Faculytics Docs

Embedding Worker Architecture

Internal architecture of the LaBSE embedding worker — model loading, inference pipeline, and configuration.

Overview

The embedding worker is a stateful FastAPI service that loads a sentence-transformer model at startup and serves embedding requests over HTTP. It uses ONNX Runtime for CPU-optimized inference, eliminating the need for GPU hardware.

File Structure

src/
├── config.py       # pydantic-settings configuration
├── models.py       # Pydantic request/response schemas
├── embedding.py    # EmbeddingService: model loading + inference
└── main.py         # FastAPI app, lifespan, routes

Startup Lifecycle

The model is loaded during FastAPI's lifespan event, before any requests are accepted:

  1. Settings loads configuration from environment / .env
  2. FastAPI lifespan calls EmbeddingService.load(model_name, backend)
  3. sentence-transformers downloads (or loads cached) model weights
  4. ONNX Runtime session is initialized
  5. /health starts returning 200 OK

Until the model is loaded, /health returns 503 and the worker is not marked as ready.

EmbeddingService

The core service is a thin wrapper around sentence-transformers:

  • load(model_name, backend) — Loads the model with the specified backend (default: onnx). Extracts the short model name (e.g. "LaBSE" from "sentence-transformers/LaBSE").
  • encode(text) — Encodes a single text string into a 768-dim L2-normalized vector. Returns list[float].
  • is_ready — Property that returns True once the model is loaded.
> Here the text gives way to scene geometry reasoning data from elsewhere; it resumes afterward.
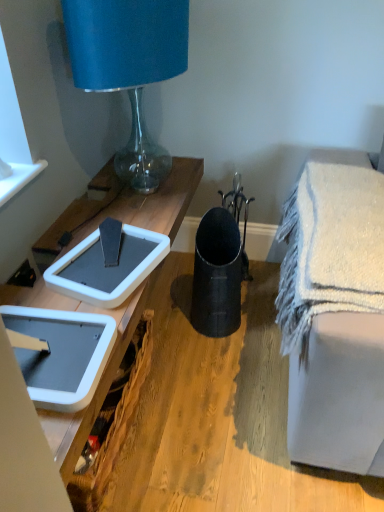
Question: Does white textured bath towel at lower right lie behind matte black vase at center?

Choices:
 (A) no
 (B) yes

Answer: (A)

Question: Does white textured bath towel at lower right have a smaller size compared to matte black vase at center?

Choices:
 (A) no
 (B) yes

Answer: (A)

Question: From the image's perspective, would you say white textured bath towel at lower right is positioned over matte black vase at center?

Choices:
 (A) no
 (B) yes

Answer: (B)

Question: Is white textured bath towel at lower right in contact with matte black vase at center?

Choices:
 (A) yes
 (B) no

Answer: (B)

Question: Does white textured bath towel at lower right have a greater height compared to matte black vase at center?

Choices:
 (A) no
 (B) yes

Answer: (B)

Question: Considering the relative sizes of white textured bath towel at lower right and matte black vase at center in the image provided, is white textured bath towel at lower right thinner than matte black vase at center?

Choices:
 (A) no
 (B) yes

Answer: (B)

Question: Is white plastic picnic basket at lower left directly adjacent to matte black vase at center?

Choices:
 (A) no
 (B) yes

Answer: (A)

Question: Is white plastic picnic basket at lower left shorter than matte black vase at center?

Choices:
 (A) no
 (B) yes

Answer: (A)

Question: Does white plastic picnic basket at lower left have a larger size compared to matte black vase at center?

Choices:
 (A) yes
 (B) no

Answer: (B)

Question: Considering the relative positions of white plastic picnic basket at lower left and matte black vase at center in the image provided, is white plastic picnic basket at lower left behind matte black vase at center?

Choices:
 (A) yes
 (B) no

Answer: (B)

Question: Is white plastic picnic basket at lower left positioned beyond the bounds of matte black vase at center?

Choices:
 (A) no
 (B) yes

Answer: (B)

Question: Can matte black vase at center be found inside white plastic picnic basket at lower left?

Choices:
 (A) yes
 (B) no

Answer: (B)

Question: Is white textured bath towel at lower right beside blue fabric lampshade at upper left?

Choices:
 (A) no
 (B) yes

Answer: (A)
Normalization is handled by sentence-transformers via normalize_embeddings=True, ensuring all vectors have unit length. This means cosine similarity can be computed as a simple dot product.

Schema Design

Pydantic models use camelCase field aliases to match the Zod schemas in the NestJS API:

job_id: str = Field(alias="jobId")        # accepts camelCase input
version: str                               # same in both cases
completed_at: str = Field(
    alias="completedAt",
    serialization_alias="completedAt"      # serializes as camelCase
)

The ConfigDict(populate_by_name=True) setting allows both snake_case and camelCase input. Serialization always uses camelCase aliases to match the API contract.

Configuration

All settings are managed via pydantic-settings with environment variable overrides:

VariableDefaultDescription
HOST0.0.0.0Server bind address
PORT5201Server port
MODEL_NAMEsentence-transformers/LaBSEHuggingFace model identifier
MODEL_BACKENDonnxInference backend (onnx or torch)
LOG_LEVELINFOPython logging level
OPENAPI_MODEtrueEnable Swagger UI at /docs

Error Strategy

The worker follows the Faculytics convention of separating domain errors from infrastructure errors:

  • Domain errors (bad input, model inference failure): Caught in the route handler, returned as HTTP 200 with status: "failed". This prevents BullMQ from wasting retry budget on unrecoverable failures.
  • Infrastructure errors (process crash, OOM): Bubble up as HTTP 5xx. BullMQ retries these according to its configured retry policy.

Why LaBSE?

LaBSE (Language-agnostic BERT Sentence Embedding) was chosen because:

  • Supports 109 languages including Cebuano, Tagalog, and English — the three languages present in student feedback
  • Handles code-switching (mixing languages within a single sentence) naturally
  • Produces embeddings in a shared multilingual vector space, so cross-language similarity works out of the box
  • Available as an ONNX model for fast CPU inference